Synthesis imaging with a lunar orbit array: II. Impacts of instrument-induced phase errors

TL;DR

This paper models and quantifies how various instrument-induced phase errors affect lunar orbit array imaging, providing guidelines for phase error control to ensure high-quality all-sky and patchy-sky maps at ultra-long wavelengths.

Contribution

It offers a detailed analysis of phase error impacts and establishes instrumental accuracy requirements for future lunar orbit interferometer missions.

Findings

Phase errors should be below 12° for large-scale structure reconstruction.

Baseline determination errors below 1 meter are acceptable.

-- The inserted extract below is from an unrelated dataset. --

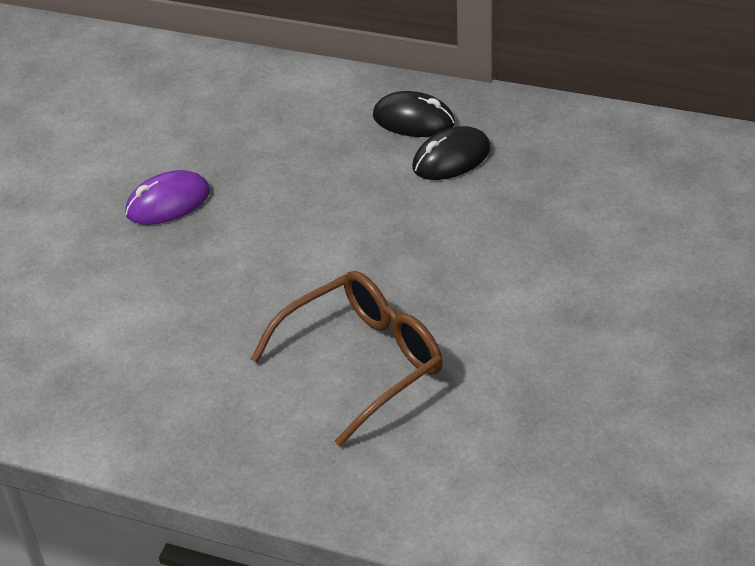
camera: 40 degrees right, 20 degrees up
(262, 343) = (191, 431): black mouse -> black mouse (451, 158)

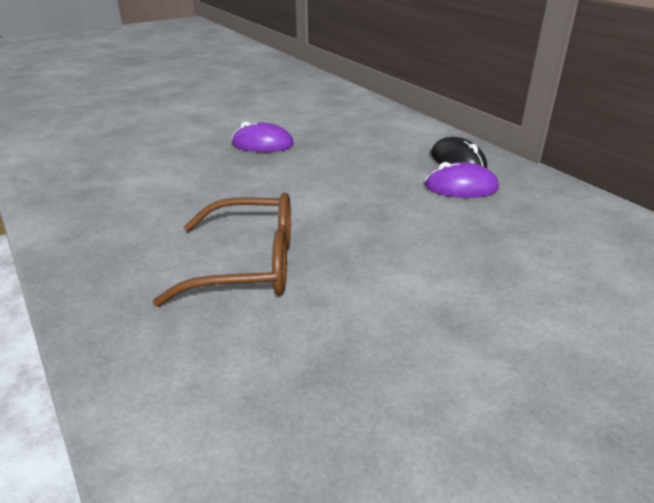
camera: 35 degrees right, 10 degrees down
(451, 158) = (461, 187): black mouse -> purple mouse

Instrumental phase errors minimally affect point source detection at lower frequencies.

Abstract

A lunar orbit interferometer array suffers from a number of systematics. Beyond systematics induced by the imaging algorithm itself and thermal noise considered in Paper I, phase errors due to instrumental inconsistency between receivers, geometric error in baseline determination, and clock synchronization error between satellites will also affect synthesis imaging with the space array. In this paper, we model different sources of phase errors and quantify their impacts on all-sky and patchy-sky map-making, respectively, for the ultra-long wavelength sky ($f\lesssim30$ MHz), using the Discovering the Sky at the Longest wavelength (DSL) mission (also known as the Hongmeng mission) as an example. We find that in the scheme of all-sky imaging, the angular power spectrum can be suppressed uniformly for various sources of phase errors. To ensure a reconstruction of large-scale structures with $\gtrsim 95\%$ of the angular power spectrum, the phase error should be controlled below $\sim 12^\circ$ on the random instrumental component, or below $\sim 12^\circ$ for constant deviation, or below $1.1$ ns on the temporal component. With multiple baseline measurements, the baseline determination errors below $1$ m can also meet the requirement. In the scheme of patchy-sky imaging, the S/N of point source detections does not change significantly, except with instrumental phase errors or at high frequencies. The impact of geometric phase error is relatively stronger in the patchy-sky imaging with higher resolution because longer baselines are used and fewer times of baseline measurements can be averaged over within an integration time. When scaled with wavelength, these results set the basic reference for instrumental requirements for future space interferometers.